How to Build a Pollinator Garden
by Bethany Caffey, owner of The Egg Plants
Pollinators are the backbone of a healthy garden ecosystem. It is no secret that there is a big problem with habitat loss for these pollinator friends. Whether you have a few feet on your apartment balcony, front steps, or urban alley, a yard covered in turf grass, or need landscaping for several acres, you can make a huge difference! Here is a quick start guide to getting started creating your own pollinator paradise.
Planning your garden
It is best to start out by planning your pollinator garden. Please continue reading to know what you should take into consideration when getting started.
Choosing your location
Typically, when we think about butterflies and bees, we think of them going from flower to flower in the sunshine. Full sun gardens have the most options when it comes to flowering plants, but there are still great options for all sun types from full sun to full shade.
Identifying soil type and sunlight
Take a look at your soil to determine the soil type. Does it appear more sandy and well-draining, or clay-like and wet. There are a few options to help you determine this if you are unsure. You can simply dig a few small holes, about 12” deep, check out the soil mapper for your county, or submit a soil sample to the county. Identifying your soil type, and the amount of sunlight you have will be the determining factors to help plan what plants will do well in your designated garden space.
Choosing your plants
Native perennials should be the first on your list of plants to add to your garden. They have adapted to the natural environment and typically require very little intervention once established. They also tend to be a lot healthier than cultivars or annuals and come back year after year. It is essential to choose plants that have not been treated with pesticides, insecticides, or neonicotinoids.
When selecting your plants, remember to focus on more than just the summer growing season. It is best to find plants that will create both a nectar food source for pollinators and an interest for the garden from spring through fall.
It is not uncommon to plant annuals and cultivars along side the native perennials. This adds interest to the garden and gives you the opportunity to change the look of the landscape each year. When selecting annuals for your pollinator garden, keep in the forefront of your mind which ones will provide a lot of nectar for butterflies and bees, and plants that provide food for caterpillars and other creatures with their foliage.
Seeds or plants
Once you have determined your plant list, you need to decide if you want to start from seeds or buy plant starts. They are both great options, and your choice will be determined by time and budget. Seeds are more economical, especially for large gardens, but require more time. Some perennials don’t flower until the third year. If you are starting from seed, most natives require a long germination time and some need cold stratification to germinate. Because of this, it is best to plant your seeds in the late fall or winter. Started plants cost more but will generally give you a quick return on your investment and bring pollinators into the yard more quickly.
Planting your garden
Before you can start planting, gather the essentials like gardening tools to break the soil as well as extra soil, compost, or mulch.
Prepping your garden
If you’re converting an existing lawn, you’ll need to remove the grass and current plant cover. The easiest way I have found to do this is to lay untreated, plain cardboard over the area. This will prevent the unwanted plants from getting sunlight and they will die under the cardboard. The dead plants will enrich the soil and invite other garden friends such a worms and woodlice to create even healthier soil, naturally, for your garden. Add a layer of soil and compost over the cardboard.

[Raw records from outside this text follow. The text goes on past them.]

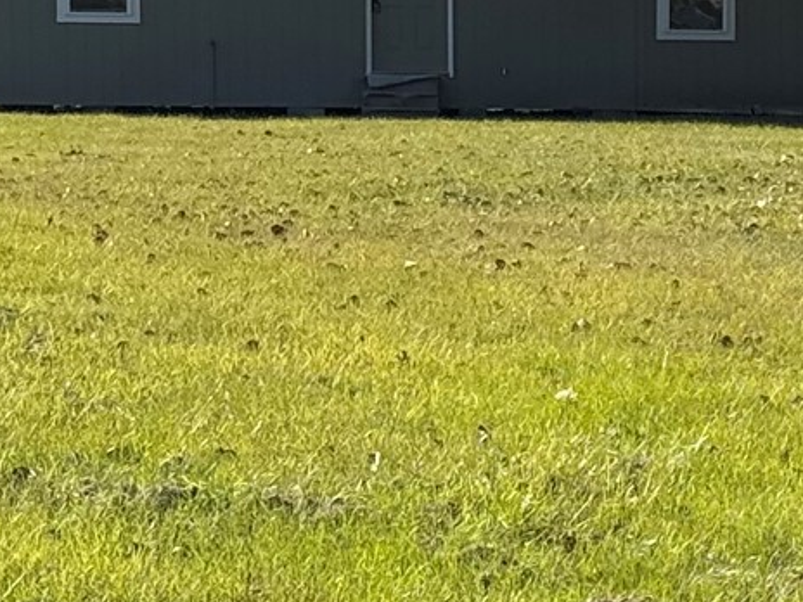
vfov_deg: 7.0
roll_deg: -0.1
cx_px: 1336
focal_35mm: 212
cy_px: 358
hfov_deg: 9.0
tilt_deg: -4.0
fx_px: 4918
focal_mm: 6.76
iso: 64
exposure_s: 1/3378
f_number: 1.78
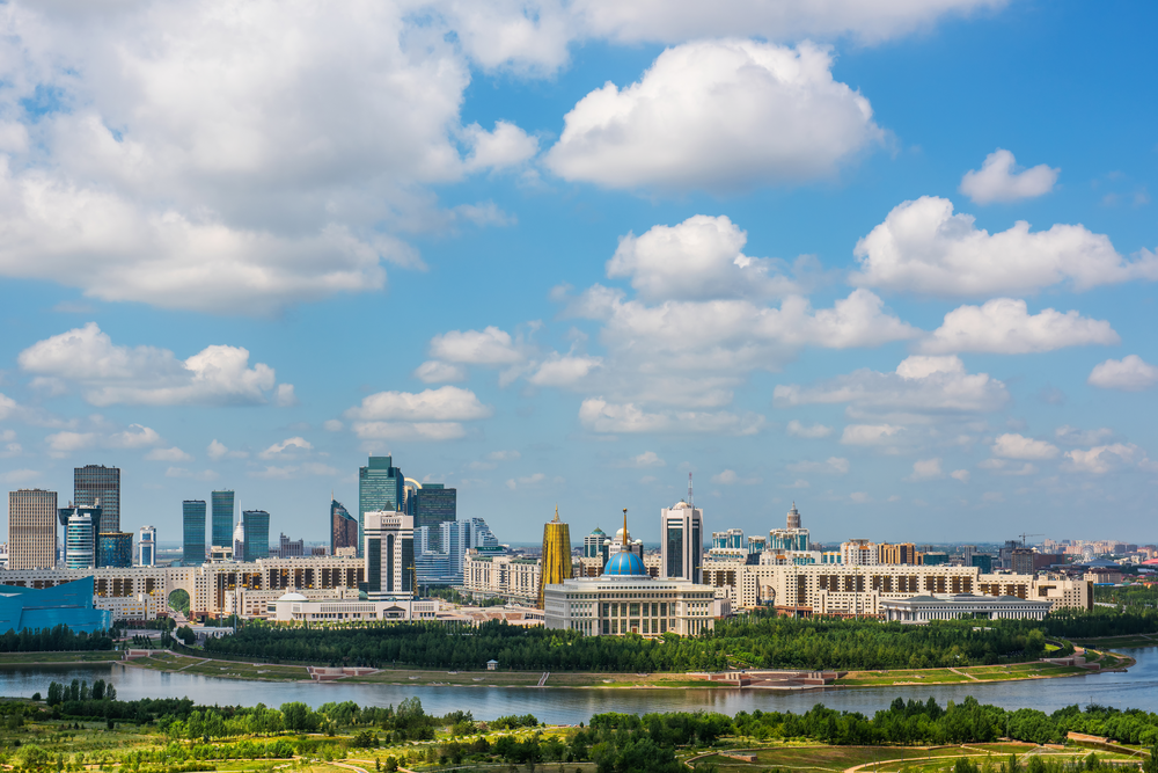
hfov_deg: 32.4
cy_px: 386
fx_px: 1994
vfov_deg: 21.9
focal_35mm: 62
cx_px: 579
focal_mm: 62
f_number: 8
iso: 64
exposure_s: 1/500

In the late fall or early winter, scatter the seeds over the garden space even if there is snow. The sun will heat up the seeds and help anchor them into the snow. The melted snow provides moisture that will help the seeds germinate.
If you’re starting with small plants, make sure you follow frost guidance to avoid putting your plants in too early. If you chose to implement to cardboard method, simply cut holes large enough for the plant and dig holes just big enough to accommodate the root system. Cover the and reinforce the roots with soil or compost. Add mulch around the base of the plant to hold in moisture and prevent weeds.
The 3 W’s …
Wait. If may take some time, regardless of if you’ve started from seed or starter plants, but you will eventually see beautiful blooms on your plants followed shortly behind by butterflies, bees, and other pollinators.
Water. It is important, at least of the first year, to ensure that your plants receive regular waterings until they are established. Native plants have the additional benefit of having really deep roots, so they are able to reach further into the ground to get water, making them heartier plants than others.
Weed. You will want to dedicate some time to weed so that you can ensure your plants are not having to compete for resources such as sun, water, or space.
I encourage you to take time each day and observe your garden. Make note of the amplitude of life your garden sustains. I always feel a great sense of pride knowing that my efforts have been rewarded by these essential creatures finding a place to call home.